▸ **SOURCE TEXT**
********

Wildfires are becoming increasingly frequent and devastating, and therefore the technology to combat them must adapt accordingly. Modern predictive models have failed to balance predictive accuracy and operational viability, resulting in consistently delayed or misinformed fire suppression and public safety efforts. The present study addresses this gap by developing and validating a predictive model based on cellular automata (CA) that incorporates key environmental variables, including vegetation density (NDVI), wind speed and direction, and topographic slope derived from open-access datasets. The presented CA framework offers a lightweight alternative to data-heavy approaches that fail in emergency contexts. Evaluation of the model using a confusion matrix against burn scars from the 2025 Pacific Palisades Fire yielded a recall of 0.860, a precision of 0.605, and an overall F1 score of 0.711 after 50 parameter optimization trials, with each simulation taking an average of 1.22 seconds. CA-based models can bridge the gap between accuracy and applicability, successfully guiding public safety and fire suppression efforts.

翻译：野火正变得日益频繁且破坏性加剧，因此应对野火的技术必须相应发展。现代预测模型未能平衡预测精度与操作可行性，导致灭火与公共安全工作持续面临延误或信息误判。本研究通过开发并验证一种基于元胞自动机（CA）的预测模型来弥补这一不足，该模型整合了关键环境变量，包括植被密度（NDVI）、风速与风向，以及从开放数据集中提取的地形坡度。所提出的CA框架为数据密集型方法提供了一种轻量级替代方案，后者在紧急情境下往往失效。通过使用混淆矩阵对照2025年太平洋帕利塞德火灾的过火痕迹对模型进行评估，经过50次参数优化试验后，召回率达到0.860，精确度为0.605，整体F1分数为0.711，每次模拟平均耗时1.22秒。基于CA的模型能够弥合准确性与适用性之间的差距，有效指导公共安全与灭火工作。

********

▸ **REQUIRED TASKS**
a – Copy the part of the wildfire abstract that opens with the words containing "翻译：野火正变得日益频繁且破" and closes with "有效指导公共安全与灭火工作。".
b – Answer these questions from the wildfire abstract:
(i) What two things have modern predictive models failed to balance?
(ii) What index is given for vegetation density?
(iii) How long did each simulation take on average?

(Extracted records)
********

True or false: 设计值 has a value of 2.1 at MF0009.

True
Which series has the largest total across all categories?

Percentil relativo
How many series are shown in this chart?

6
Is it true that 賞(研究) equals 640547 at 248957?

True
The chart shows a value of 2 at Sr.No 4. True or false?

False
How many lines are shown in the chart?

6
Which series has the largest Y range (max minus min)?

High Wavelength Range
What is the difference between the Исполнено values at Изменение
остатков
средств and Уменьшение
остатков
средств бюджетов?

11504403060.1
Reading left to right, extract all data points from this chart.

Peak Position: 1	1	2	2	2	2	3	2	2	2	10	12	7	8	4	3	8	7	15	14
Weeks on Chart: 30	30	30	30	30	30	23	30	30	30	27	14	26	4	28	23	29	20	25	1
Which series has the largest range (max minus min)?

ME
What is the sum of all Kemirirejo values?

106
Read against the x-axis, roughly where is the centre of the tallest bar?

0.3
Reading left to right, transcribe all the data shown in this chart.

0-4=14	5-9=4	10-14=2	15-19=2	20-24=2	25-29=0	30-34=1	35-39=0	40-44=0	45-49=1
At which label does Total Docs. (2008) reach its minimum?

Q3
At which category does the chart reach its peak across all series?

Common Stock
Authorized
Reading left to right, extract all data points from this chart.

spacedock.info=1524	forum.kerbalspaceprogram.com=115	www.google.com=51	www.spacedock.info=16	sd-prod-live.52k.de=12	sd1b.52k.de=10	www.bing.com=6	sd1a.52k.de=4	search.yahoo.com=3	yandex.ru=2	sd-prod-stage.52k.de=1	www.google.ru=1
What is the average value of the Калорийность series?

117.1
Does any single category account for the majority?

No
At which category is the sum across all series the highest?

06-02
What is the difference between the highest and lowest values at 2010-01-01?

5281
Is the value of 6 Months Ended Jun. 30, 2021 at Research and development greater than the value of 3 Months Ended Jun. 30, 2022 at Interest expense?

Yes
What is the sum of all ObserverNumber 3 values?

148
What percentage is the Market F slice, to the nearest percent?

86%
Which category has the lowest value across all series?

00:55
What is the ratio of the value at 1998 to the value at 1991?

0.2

********

▸ **RESULTS FOR EACH TASK**
a –
翻译：野火正变得日益频繁且破坏性加剧，因此应对野火的技术必须相应发展。现代预测模型未能平衡预测精度与操作可行性，导致灭火与公共安全工作持续面临延误或信息误判。本研究通过开发并验证一种基于元胞自动机（CA）的预测模型来弥补这一不足，该模型整合了关键环境变量，包括植被密度（NDVI）、风速与风向，以及从开放数据集中提取的地形坡度。所提出的CA框架为数据密集型方法提供了一种轻量级替代方案，后者在紧急情境下往往失效。通过使用混淆矩阵对照2025年太平洋帕利塞德火灾的过火痕迹对模型进行评估，经过50次参数优化试验后，召回率达到0.860，精确度为0.605，整体F1分数为0.711，每次模拟平均耗时1.22秒。基于CA的模型能够弥合准确性与适用性之间的差距，有效指导公共安全与灭火工作。

b –
(i) Predictive accuracy and operational viability
(ii) NDVI
(iii) 1.22 seconds